Two things to be mentioned here immediately

  1. It would at least be interesting why your Intel device is “marked as disabled”, could you post the stuff that is “deleted as not relevant”
  2. Did you develop an image - open it in darkroom - or did an export before quitting dt? Otherwise there would be no utilizing :slight_smile:
  1. Edited my first post and added the deleted part.
  2. Sorry, I just opend and closed darktable with nothing in the darkroom, and got confused with the text “NOT utilzed”

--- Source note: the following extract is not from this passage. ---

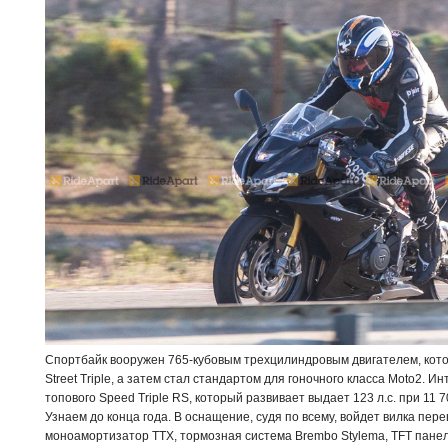
Спортбайк вооружен 765-кубовым трехцилиндровым двигателем, кот
Street Triple, а затем стал стандартом для гоночного класса Moto2. И
топового Speed Triple RS, который развивает выдает 123 л.с. при 11 
Узнаем до конца года. В оснащение, судя по всему, войдет вилка пере
моноамортизатор TTX, тормозная система Brembo Stylema, TFT пане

When opening a folder in darkroom, and editing one image I get the following (after the sync timeout line):

66.644060 [pixelpipe_process] [thumbnail] using device 0
66.644119 [dt_opencl_check_device_available] use 3695MB (tunemem=ON, pinning=ON) on device `NVIDIA T500' id=0
66.653860 [pixelpipe_process] [thumbnail] using device -1
66.844597 [pixelpipe_process] [thumbnail] using device -1
67.473839 [pixelpipe_process] [thumbnail] using device 0
67.520676 [pixelpipe_process] [thumbnail] using device -1
67.719701 [pixelpipe_process] [thumbnail] using device 0
68.238006 [pixelpipe_process] [thumbnail] using device 0
68.470187 [pixelpipe_process] [thumbnail] using device 0
68.923579 [pixelpipe_process] [thumbnail] using device 0
68.974820 [pixelpipe_process] [thumbnail] using device -1
69.235065 [pixelpipe_process] [thumbnail] using device 0
69.940753 [pixelpipe_process] [thumbnail] using device 0
70.080035 [pixelpipe_process] [thumbnail] using device -1
70.913201 [pixelpipe_process] [thumbnail] using device 0
91.912677 [pixelpipe_process] [thumbnail] using device 0
94.723075 [pixelpipe_process] [full] using device 0
95.828365 [pixelpipe_process] [preview] using device -1
98.954519 [pixelpipe_process] [preview] using device -1
99.160203 [pixelpipe_process] [full] using device 0
101.960828 [pixelpipe_process] [preview/fast] using device -1
102.101874 [pixelpipe_process] [full] using device 0
103.627233 103.627247 [pixelpipe_process] [preview/fast] using device -1
[pixelpipe_process] [full] using device 0
105.569885 [pixelpipe_process] [preview/fast] using device -1
105.711955 [pixelpipe_process] [full] using device 0
107.938394 [pixelpipe_process] [preview] using device -1
108.263068 [pixelpipe_process] [full] using device 0
108.544335 [pixelpipe_process] [preview] using device -1
117.882804 [pixelpipe_process] [full] using device 0
118.173600 [pixelpipe_process] [preview] using device -1
124.470295 [pixelpipe_process] [thumbnail] using device 0
 [opencl_summary_statistics] device 'NVIDIA T500' (0): 2461 out of 2461 events were successful and 0 events lost. max event=489

I think my memory about the performance is just playing a trick to me, and the GPU is used as I have set in my preferences.